Tatsächlich könnte die Geschichte mit "Es waren einmal zwei Schwestern" beginnen. Dass die beiden nach dem frühen Tod der Mutter nun auch den Vater verlieren, würde ebenfalls noch zum märchenhaften Charakter passen. Aber Léonie-Claire Breinersdorfer, die den gleichnamigen Roman von Petra Durst-Benning adaptiert hat, erzählt mit "Die Glasbläserin" (Erausstrahlung war 2016) allenfalls ein Märchen für Erwachsene, denn Johanna und Marie Steinmann (Luise Heyer, Maria Ehrich) wachsen in einer Welt auf, die für Frauen wie sie keinen Platz hat.
Die Geschichte spielt in den Neunzigerjahren des 19. Jahrhunderts im Thüringer Wald.

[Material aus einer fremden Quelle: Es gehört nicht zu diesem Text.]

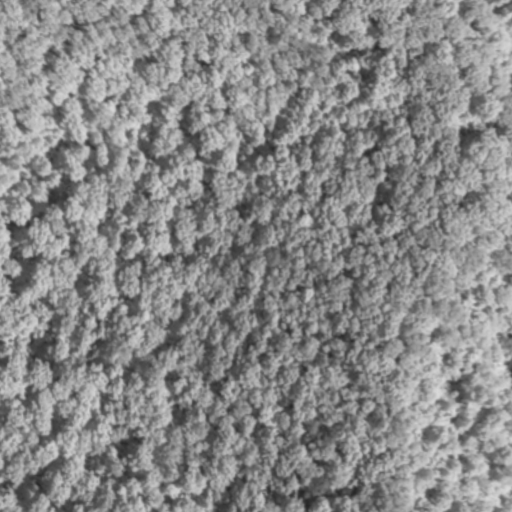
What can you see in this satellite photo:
road: (158, 210)
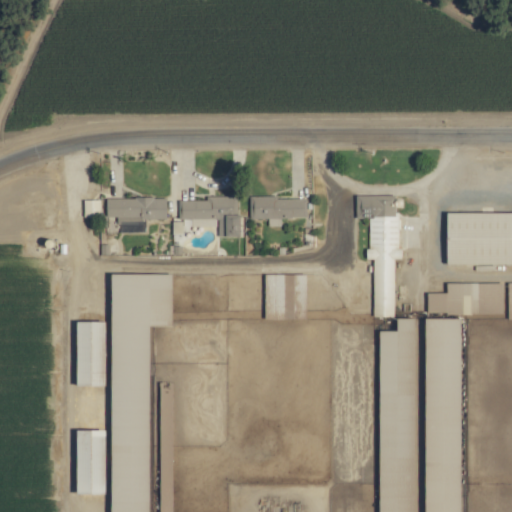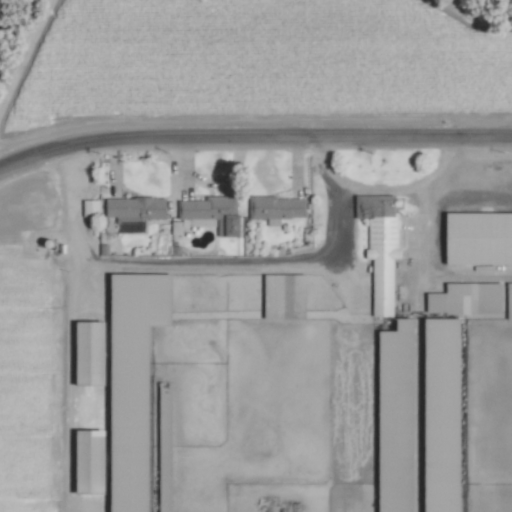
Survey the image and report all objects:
road: (277, 137)
road: (21, 157)
road: (320, 164)
road: (460, 189)
building: (90, 207)
building: (135, 207)
building: (276, 207)
building: (211, 213)
building: (478, 236)
building: (380, 245)
crop: (256, 256)
road: (242, 264)
building: (284, 295)
building: (466, 297)
building: (89, 352)
building: (398, 357)
building: (89, 460)
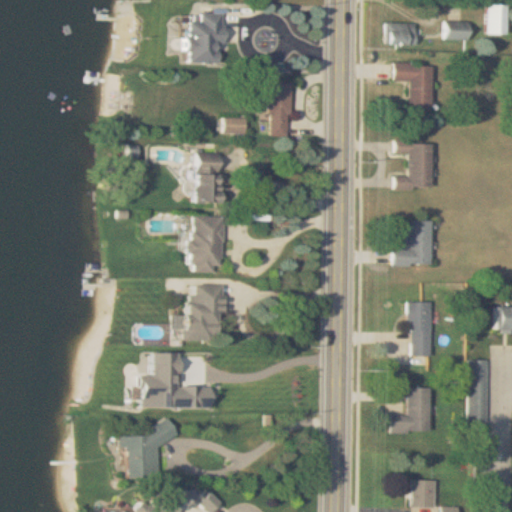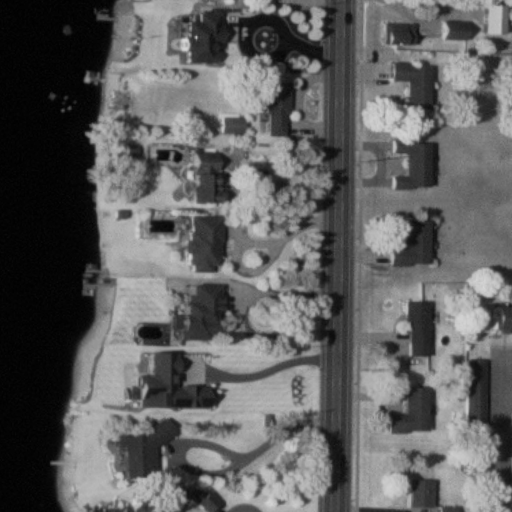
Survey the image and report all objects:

Das Dörfchen Lauscha wird von der Tradition der Glasbläserei dominiert. Marie hat dem Vater von klein auf bei der Arbeit assistiert und würde sein Gewerbe gern fortführen, doch das Mundwerk ist ein Männerberuf. Immerhin finden die beiden jungen Frauen eine Anstellung in der Fabrik von Wilhelm Heimer (Max Hopp), der ihnen allerdings nur einen Hungerlohn zahlt. Außerdem duldet der Patriarch keinen Widerspruch, und da Johanna zu sagen pflegt, wenn ihr etwas nicht passt, wird sie bald wieder rausgeworfen. Die Kündigung hat jedoch auch ihr Gutes, denn Glasgroßhändler Strobel aus der Stadt macht sie zu seiner Assistentin. Peter (Robert Gwisdek), Glasaugenhersteller, Nachbar der Steinmanns und über weite Strecken der einzige Gentleman weit und breit, weist Johanna zwar darauf hin, dass der scheinbar großherzige Strobel keine Geschenke mache, ohne eine Gegenleistung zu erwarten, aber sie schlägt die Warnung in den Wind.

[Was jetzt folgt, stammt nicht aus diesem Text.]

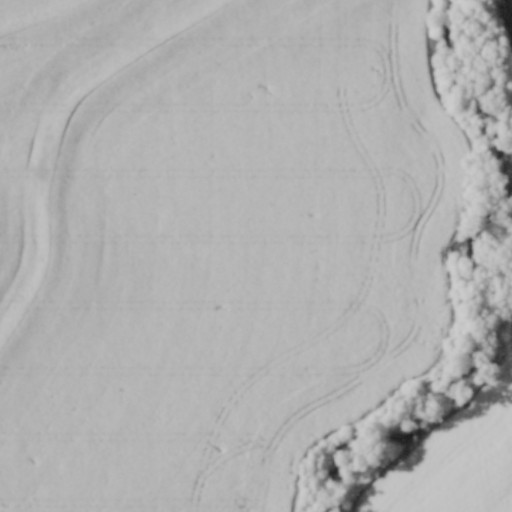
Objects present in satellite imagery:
railway: (510, 7)
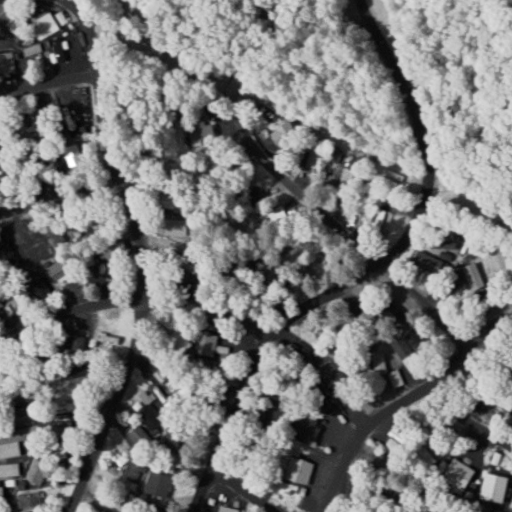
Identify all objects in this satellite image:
building: (50, 23)
building: (66, 48)
building: (32, 50)
building: (7, 62)
road: (48, 84)
building: (283, 134)
road: (103, 149)
building: (73, 151)
building: (7, 170)
building: (346, 180)
road: (55, 189)
building: (384, 217)
road: (344, 232)
building: (436, 263)
building: (508, 265)
building: (61, 270)
road: (366, 275)
building: (473, 276)
road: (130, 299)
road: (489, 326)
building: (416, 338)
building: (405, 354)
building: (86, 374)
building: (5, 375)
building: (395, 379)
road: (112, 408)
road: (380, 412)
building: (27, 414)
road: (463, 416)
building: (151, 417)
building: (73, 424)
building: (312, 427)
building: (139, 435)
building: (395, 445)
building: (10, 449)
building: (132, 467)
building: (9, 468)
building: (302, 469)
building: (39, 470)
building: (462, 474)
building: (159, 482)
building: (495, 486)
road: (240, 490)
building: (2, 491)
building: (30, 498)
building: (228, 509)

Die Besetzung dieser Rolle mit Dirk Borchardt, der damals fast immer als Schurke besetzt wurde, ist kein Zufall: Als Johanna das Geschäft vernachlässigt, um sich um Marie zu kümmern, lässt Strobel in einer aufgrund ihrer Intensität erschreckend brutal wirkenden Szene die Maske fallen. Marie hatte zuvor mit Thomas (Franz Dinda), dem Sohn ihres Arbeitgebers, ein ähnliches Erlebnis; spätestens in diesem Moment ist klar, dass "Die Glasbläserin" kein Film für die ganze Familie ist. Durch die Vergewaltigung wird Marie schwanger; Heimer zwingt Thomas, sie zu heiraten, aber der gewalttätige Trunkenbold ist eine denkbar schlechte Partie. Bald nach der Geburt flüchtet Marie zurück in ihr Elternhaus und widmet sich wieder voll und ganz der Glasbläserei. Als Strobels amerikanischer Großkunde auf der Suche nach neuen Ideen für das Weihnachtsgeschäft ihre Arbeit entdeckt, scheint das Auskommen der beiden Schwestern gesichert. Aber sie haben die Rechnung ohne den Zorn der männlichen Dorfbewohner gemacht, die keine Konkurrenz dulden; erst recht keine weibliche. Ausgerechnet der alte Heimer verhindert, dass den beiden Frauen echtes Ungemach widerfährt.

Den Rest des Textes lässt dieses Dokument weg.